# Testo di lettura
* * *

Oggi l'articolo 37 del codice penale ricalca in linea di massima quanto disposto dall'articolo 52 del codice civile introducendo però un elemento d distinzione significativo ovvero la ricusazione non può essere proposta solo per le medesime ragioni di astensione ma anche per una violazione dei propri doveri quale l'aver manifestato indebitamente il proprio convincimento sui fatti oggetto di imputazione.

Mentre l'articolo 52 limita la possibilità di ricusazione ai soli elementi in cui è fatto obbligo di astensione ledendo nei fatti il diritto delle parti ad un giusto processo di ragionevole durata.

Quindi se le parti hanno l'occorrenza di doversi assoggettare ad una direzione del procedimento qualitativamente inferiore agli standard usuali non hanno, o meglio non avevano gli strumenti necessari a richiedere una valutazione specifica che accertasse l'eventuale disomogeneità correggendola in tempi rispettosi del principio "di ragionevole durata" previsto dalla costituzione.

Dal 2007, grazie al progredire del completamento dell'Unione Europea, è proprio grazie agli ordinamenti comunitari e precisamente grazie alla Carta dei diritti Europei, o Carta di Nizza, e grazie alla Carta Costituzionale che possiamo comare un aspetto lacunoso del nostro ordinamento nazionale grazie ad un ordinamento comunitario.

Ma vediamo in sequenza quali sono le basi normative che consentono di riconsegnare alle parti uno strumento essenziale di tutela di un diritto costituzionale qual'è il diritto ad un giusto processo.

Innanzi tutto dobbiamo affrontare un principio mutuato dalla Convenzione Europea dei diritti dell'Uomo e precisamente dall'articolo 6 CEDU che statuisce:

  • "ARTICOLO 6 - Diritto a un equo processo

  • Ogni persona ha diritto a che la sua causa sia esaminata equamente, pubblicamente ed entro un termine ragionevole da un tribunale indipendente e imparziale, costituito per legge, il quale sia chiamato a pronunciarsi sulle controversie sui suoi diritti e doveri di carattere civile o sulla fondatezza di ogni accusa penale formulata nei suoi confronti. La sentenza deve essere resa pubblicamente, ma l'accesso alla sala d'udienza può essere vietato alla stampa e al pubblico durante tutto o parte del processo nell'interesse della morale, dell'ordine pubblico o della sicurezza nazionale in una società democratica, quando lo esigono gli interessi dei minori o la protezione della vita privata delle parti in causa, o, nella misura giudicata strettamente necessaria dal tribunale, quando in circostanze speciali la pubblicità possa portare pregiudizio agli interessi della giustizia.

  • Ogni persona accusata di un reato è presunta innocente fino a quando la sua colpevolezza non sia stata legalmente accertata.

  • In particolare, ogni accusato ha diritto di:

  • essere informato, nel più breve tempo possibile, in una lingua a lui comprensibile e in modo dettagliato, della natura e dei motivi dell'accusa formulata a suo carico;

  • disporre del tempo e delle facilitazioni necessarie a preparare la sua difesa;

  • difendersi personalmente o avere l'assistenza di un difensore di sua scelta e, se non ha i mezzi per retribuire un difensore, poter essere assistito gratuitamente da un avvocato d'ufficio, quando lo esigono gli interessi della giustizia;

  • esaminare o far esaminare i testimoni a carico e ottenere la convocazione e l'esame dei testimoni a discarico nelle stesse condizioni dei testimoni a carico;

  • farsi assistere gratuitamente da un interprete se non comprende o non parla la lingua usata in udienza."

* * *

Voci elencate in un set di dati:

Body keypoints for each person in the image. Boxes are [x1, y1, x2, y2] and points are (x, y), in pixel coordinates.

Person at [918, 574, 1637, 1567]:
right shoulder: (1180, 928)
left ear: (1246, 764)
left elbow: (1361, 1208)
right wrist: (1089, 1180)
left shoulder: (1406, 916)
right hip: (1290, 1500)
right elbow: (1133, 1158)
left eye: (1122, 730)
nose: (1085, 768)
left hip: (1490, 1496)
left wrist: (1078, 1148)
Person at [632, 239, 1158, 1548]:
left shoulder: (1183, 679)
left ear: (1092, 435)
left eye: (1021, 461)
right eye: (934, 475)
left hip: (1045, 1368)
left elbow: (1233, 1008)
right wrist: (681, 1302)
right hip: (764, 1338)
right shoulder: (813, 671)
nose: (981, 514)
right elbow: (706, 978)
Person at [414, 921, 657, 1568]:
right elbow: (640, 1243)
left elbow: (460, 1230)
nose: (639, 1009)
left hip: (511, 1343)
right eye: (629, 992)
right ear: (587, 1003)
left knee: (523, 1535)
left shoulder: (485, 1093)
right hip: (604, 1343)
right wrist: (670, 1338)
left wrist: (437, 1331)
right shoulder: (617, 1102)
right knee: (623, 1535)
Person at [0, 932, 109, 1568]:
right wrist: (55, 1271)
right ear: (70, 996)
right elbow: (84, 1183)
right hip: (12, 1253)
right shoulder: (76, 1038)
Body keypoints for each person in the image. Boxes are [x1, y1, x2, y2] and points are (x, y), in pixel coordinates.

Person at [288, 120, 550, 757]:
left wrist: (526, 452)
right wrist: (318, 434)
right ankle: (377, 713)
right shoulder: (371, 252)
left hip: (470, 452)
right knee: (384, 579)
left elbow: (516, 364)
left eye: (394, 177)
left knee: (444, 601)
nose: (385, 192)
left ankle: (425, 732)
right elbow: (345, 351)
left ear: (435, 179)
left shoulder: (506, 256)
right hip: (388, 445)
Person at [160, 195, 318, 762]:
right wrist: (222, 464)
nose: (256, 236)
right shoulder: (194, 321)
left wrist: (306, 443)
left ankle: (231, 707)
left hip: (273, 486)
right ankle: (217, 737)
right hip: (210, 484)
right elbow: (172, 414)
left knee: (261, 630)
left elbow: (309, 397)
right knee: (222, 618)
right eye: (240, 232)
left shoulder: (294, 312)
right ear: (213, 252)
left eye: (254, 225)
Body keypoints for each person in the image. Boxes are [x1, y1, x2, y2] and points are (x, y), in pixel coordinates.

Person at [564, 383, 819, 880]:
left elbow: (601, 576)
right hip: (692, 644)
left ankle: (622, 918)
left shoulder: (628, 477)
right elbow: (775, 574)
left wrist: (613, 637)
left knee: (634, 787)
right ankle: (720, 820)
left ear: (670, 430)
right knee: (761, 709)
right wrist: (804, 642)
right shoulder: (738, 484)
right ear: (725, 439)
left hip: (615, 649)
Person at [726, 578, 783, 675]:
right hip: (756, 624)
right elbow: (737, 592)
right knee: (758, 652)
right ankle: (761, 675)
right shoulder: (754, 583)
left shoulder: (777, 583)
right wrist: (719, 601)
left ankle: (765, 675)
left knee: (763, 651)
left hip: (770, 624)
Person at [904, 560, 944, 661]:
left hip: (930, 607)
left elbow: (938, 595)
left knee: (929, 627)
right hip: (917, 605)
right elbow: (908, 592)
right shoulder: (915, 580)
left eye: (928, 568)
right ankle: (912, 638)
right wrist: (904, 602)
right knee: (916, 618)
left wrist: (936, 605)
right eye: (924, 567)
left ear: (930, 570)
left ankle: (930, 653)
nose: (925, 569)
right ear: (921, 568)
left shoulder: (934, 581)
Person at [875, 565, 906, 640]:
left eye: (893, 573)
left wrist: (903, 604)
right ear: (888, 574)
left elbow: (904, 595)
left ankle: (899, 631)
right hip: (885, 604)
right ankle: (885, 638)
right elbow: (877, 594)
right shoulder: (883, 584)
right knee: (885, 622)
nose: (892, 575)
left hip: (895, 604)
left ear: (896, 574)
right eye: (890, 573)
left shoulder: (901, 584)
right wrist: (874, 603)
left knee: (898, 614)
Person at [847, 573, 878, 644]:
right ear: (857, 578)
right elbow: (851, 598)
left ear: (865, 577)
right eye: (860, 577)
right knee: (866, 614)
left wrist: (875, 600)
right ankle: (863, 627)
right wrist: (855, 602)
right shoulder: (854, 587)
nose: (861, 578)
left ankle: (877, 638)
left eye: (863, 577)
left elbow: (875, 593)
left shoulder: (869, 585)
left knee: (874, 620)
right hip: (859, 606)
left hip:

* * *

# Attività richieste
[a] Citate dal testo sulla ricusazione il passo che si apre con le parole "Dal 2007, grazie" e si chiude con "un ordinamento comunitario.".
[b] Rispondete in base al testo sulla ricusazione:
(i) Da quale anno diventa possibile colmare l'aspetto lacunoso dell'ordinamento nazionale?
(ii) Con quale altro nome viene indicata la Carta dei diritti Europei?
(iii) Secondo l'articolo 6 riportato, fino a quando una persona accusata di un reato è presunta innocente?

# Risposte attese
[a]
Dal 2007, grazie al progredire del completamento dell'Unione Europea, è proprio grazie agli ordinamenti comunitari e precisamente grazie alla Carta dei diritti Europei, o Carta di Nizza, e grazie alla Carta Costituzionale che possiamo comare un aspetto lacunoso del nostro ordinamento nazionale grazie ad un ordinamento comunitario.

[b]
(i) Diventa possibile dal 2007.
(ii) Viene indicata anche come Carta di Nizza.
(iii) È presunta innocente fino a quando la sua colpevolezza non sia stata legalmente accertata.